Evaluation and Refinement of Incident Detection Strategies for Major Urban Arterial Streets
or Dr. David Shen, (305) 348-1869, firstname.lastname@example.org
Incident detection along limited access facilities in FDOT districts where ITS projects have been implemented is currently done via surveillance of CCTV cameras by operators stationed at Transportation Management Centers (TMCs). However, as ITS service coverage areas continue to expand, it will not be possible for operators to visually monitor all locations where CCTV cameras are installed. Consequently, for most locations it is necessary for operators to visually monitor only when a potential incident is detected. Since these locations are not visually and continuously monitored, incidents must be detected automatically. This is usually done through incident detection algorithms that make use of real-time traffic data feed, which generally includes vehicle volume, speed, and occupancy.
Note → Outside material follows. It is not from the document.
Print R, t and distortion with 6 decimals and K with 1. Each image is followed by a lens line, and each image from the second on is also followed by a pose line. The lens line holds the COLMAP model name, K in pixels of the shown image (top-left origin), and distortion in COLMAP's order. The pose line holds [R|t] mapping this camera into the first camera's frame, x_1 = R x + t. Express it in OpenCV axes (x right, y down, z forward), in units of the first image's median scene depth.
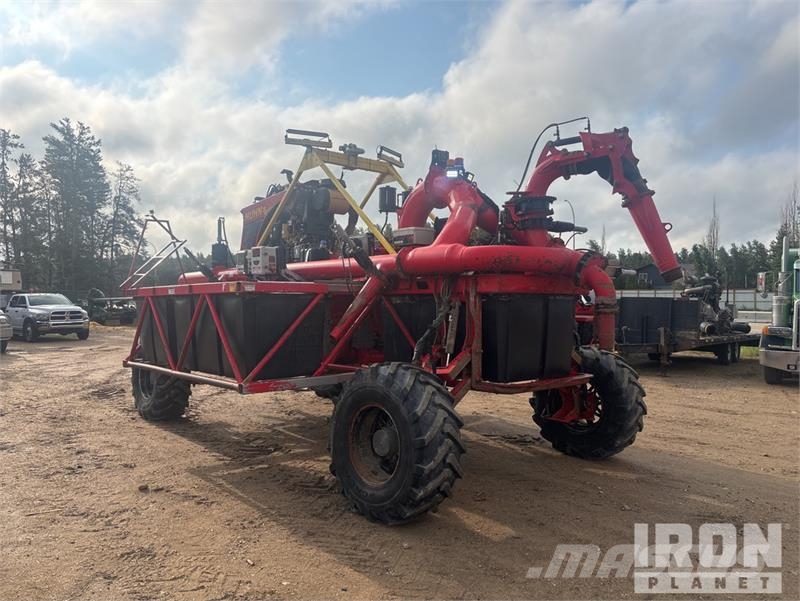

While much research has been done over the past decades on freeway incident detection, similar research on arterial streets remains largely at the initial stage of development and testing. Freeway incident detection techniques are not generally applicable to arterial streets, which feature a variety of traffic controls, turning movements, easier lane changing and rerouting of vehicles, thus, a much more complex environment for incident detection. Existing arterial incident detection strategies have ranged from the traditional rule-based techniques to more advanced techniques that that make use of image processing technologies, artificial neural networks, data fusion, etc.
This project will review and evaluate existing strategies for incident detection on urban arterial streets and identify one or more that can be adopted for refinement and implementation by FDOT. The research will include system evaluation using one or more existing traffic simulation software, calibration of parameters, field tests, and refinement of methods, as appropriate.